Many mutual fund managers charge investors more than they should. Someone ought to do something about it, but should that be Congress, the courts, a government agency such as the Securities and Exchange Commission, or investors themselves?
The U.S. Supreme Court is considering this question. I suspect the courts are going to involve themselves more deeply, albeit reluctantly, in trying to protect investors. But the underlying problem is the way public companies are governed, and ultimately only Congress can do something about that.
The dispute before the Supreme Court involves three investors in the Oakmark family of mutual funds, managed by Harris Associates. Investors Jerry N. Jones, Mary F. Jones, and Arline Winerman contend that Harris breached its fiduciary duty under federal law by charging the funds too much for its services.
Harris notes that the fees were approved by the funds’ boards of trustees, and that they were in line with fees paid to other advisers by similar funds. But the investors counter that, like virtually all mutual fund sponsors, Harris controls the selection of the trustees who, in turn, approve Harris’ fees. The investors note that Harris charged the funds about twice as much as it charged other clients, such as pension funds, whose decision-making is genuinely independent of Harris. Harris replies that this is an apples-and-oranges comparison because mutual funds have different needs and require different services than pension funds and other institutional investors.
The case, Jones, et al., v. Harris Associates, was dismissed by a district court without trial. The Seventh Circuit Court of Appeals upheld the district court’s summary judgment, saying that Harris had done everything the law required of it by fully disclosing its fees to the funds’ boards of directors and to shareholders. The Supreme Court heard oral arguments last week.
The Seventh Circuit said the fees were a product of market forces, since shareholders were free to put their money elsewhere if they thought what they were paying was excessive. Writing for the majority, Judge Frank H. Easterbrook declared that the law requires only that investment advisers “make full disclosure and play no tricks.”
A driver who chooses to fill up at a station with a posted price higher than that of another station across the street cannot later sue because he paid too much. Likewise, according to the Seventh Circuit judgment, shareholders cannot retroactively claim that they paid too much when they knew the rate up front.

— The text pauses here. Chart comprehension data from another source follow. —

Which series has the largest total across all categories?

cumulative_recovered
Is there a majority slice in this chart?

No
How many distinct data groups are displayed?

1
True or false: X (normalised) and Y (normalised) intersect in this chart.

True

But, while the driver is responsible for picking his fueling station directly, shareholders do not directly negotiate fees with management companies, and that is where the analogy breaks down. Because shareholders must rely on boards of directors hand-picked by fund managers, Congress determined in a 1970 amendment to the Investment Company Act that investment advisers have a “fiduciary duty with respect to the receipt of compensation for services.” It is this duty that the Jones plaintiffs say Harris Associates violated by charging them an unfair fee.
The Supreme Court must decide whether disclosure by itself is enough to satisfy this fiduciary duty, as the Seventh Circuit ruled, or whether mutual fund managers and directors are obliged to take further steps to ensure fairness. If mere disclosure is not enough, which is what I believe the justices are likely to conclude, the case probably will go back to the lower courts to develop further evidence on whether the fee-setting process was fair to investors.

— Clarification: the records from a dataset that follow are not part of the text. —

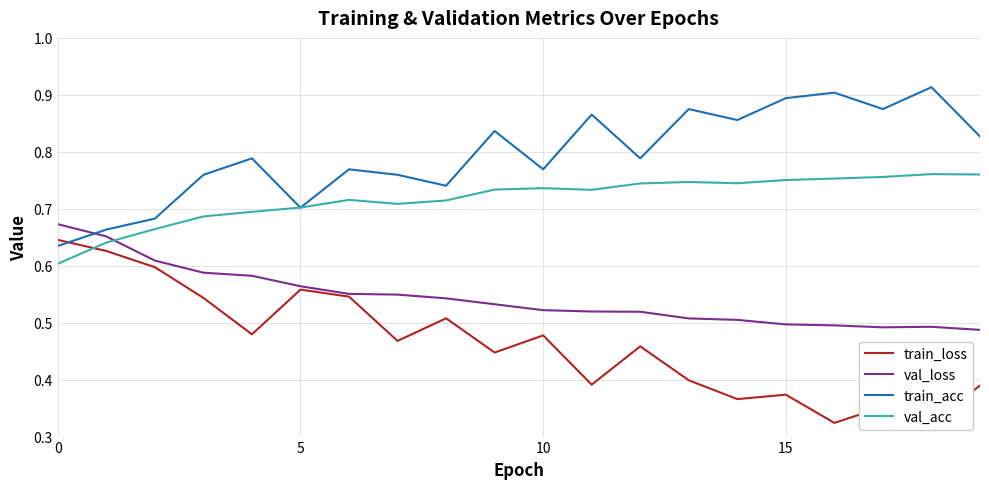

List the series in order of their overall mean, lowest first.

train_loss, val_loss, val_acc, train_acc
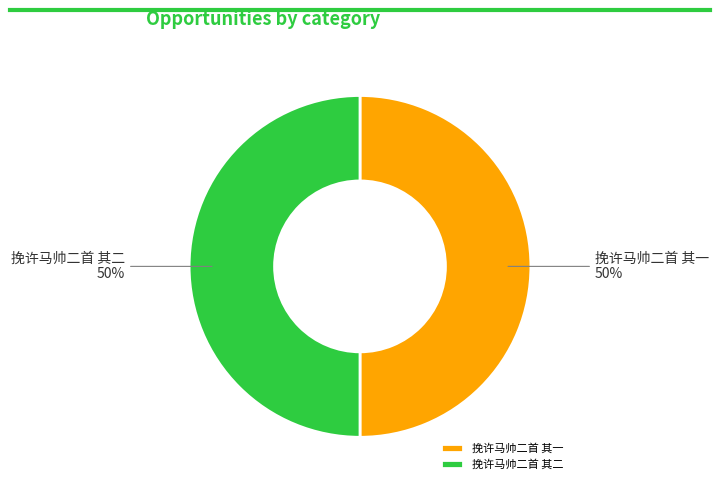

What percentage is the 挽许马帅二首 其二 slice, to the nearest percent?

50%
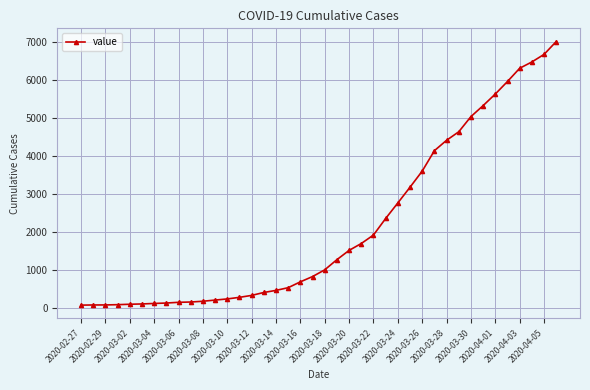

What is the value of the 12th point from the left?

197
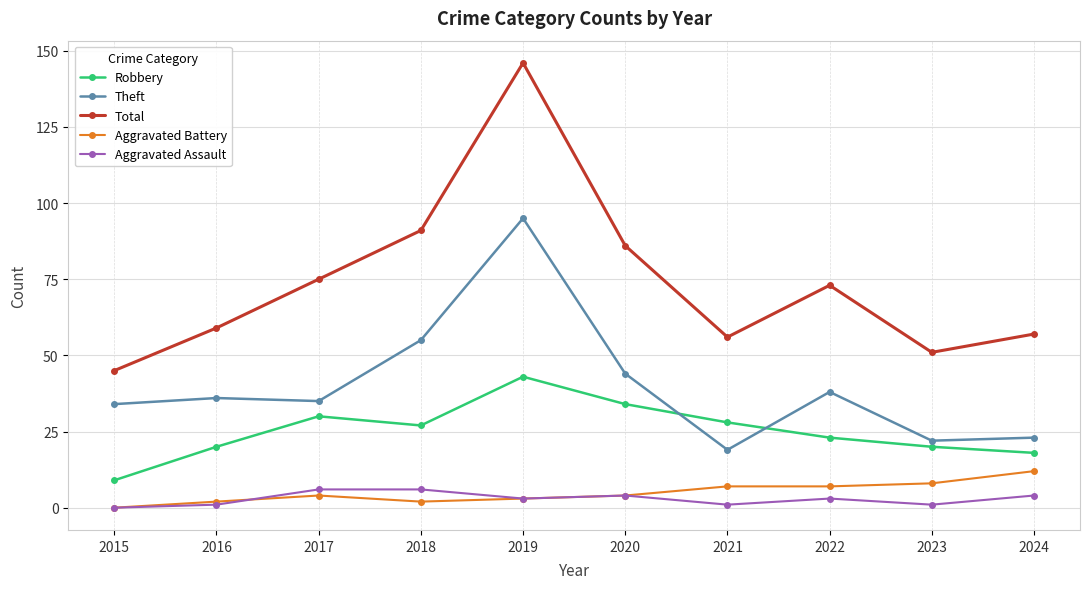

In Robbery, how many points are higher than both neighbors (excluding endpoints)?

2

Our firm’s experience has shown how ineffective fund directors can be in representing investor interests. Back in 2006, my colleague Jonathan Bergman protested when Deutsche Bank proposed to triple the fee it charged a stock index fund that our clients had been using for six years. We withheld our vote for the fund’s directors, whose rubber-stamp approval was such a foregone conclusion that the bank reported it to the government four days before the vote was taken. The bank delayed the increase after we objected on our clients’ behalf, but it proceeded to boost its fees by 50 percent (rather than the original 200 percent) early this year, after the complaints and resulting adverse publicity died down.
If the Supreme Court decides that disclosure is not enough to guarantee that market forces will ensure fair fees, then Harris will have to provide more specific proof that its fees were fair. The Second Circuit’s 1982 decision in Gartenberg v. Merrill Lynch Asset Management, Inc. provides a test for the fairness of fees, saying that a breach of fiduciary duty occurs when an investment adviser “charge[s] a fee that is so disproportionately large that it bears no reasonable relationship to the services rendered and could not have been the product of arm’s-length bargaining.”
Most of the attention these days is on excessive compensation for corporate executives, not mutual fund managers. The two issues have one major element in common, which is the lapdog nature of many boards of directors who are supposed to represent the interests of the company’s owners, not its managers. While shareholders nominally elect boards of directors, nominees are generally selected by company insiders, leaving shareholders with little real choice. Boards of directors, then, end up being more beholden to management than to the shareholders whose interests they are supposed to represent.
Judge Richard A. Posner, a member of the Seventh Circuit Court, dissented from the Jones decision and tied it to the broader topic of executive pay. “Executive compensation in large publicly traded firms often is excessive,” he wrote, “because of the feeble incentives of boards of directors to police compensation.”
He is right. To address the problem, Congress should require public companies to adopt more democratic methods of selecting directors. Once shareholders gain some actual control over the companies that they own, management fees and executive pay will drop to reasonable levels, allowing courts and politicians to step aside.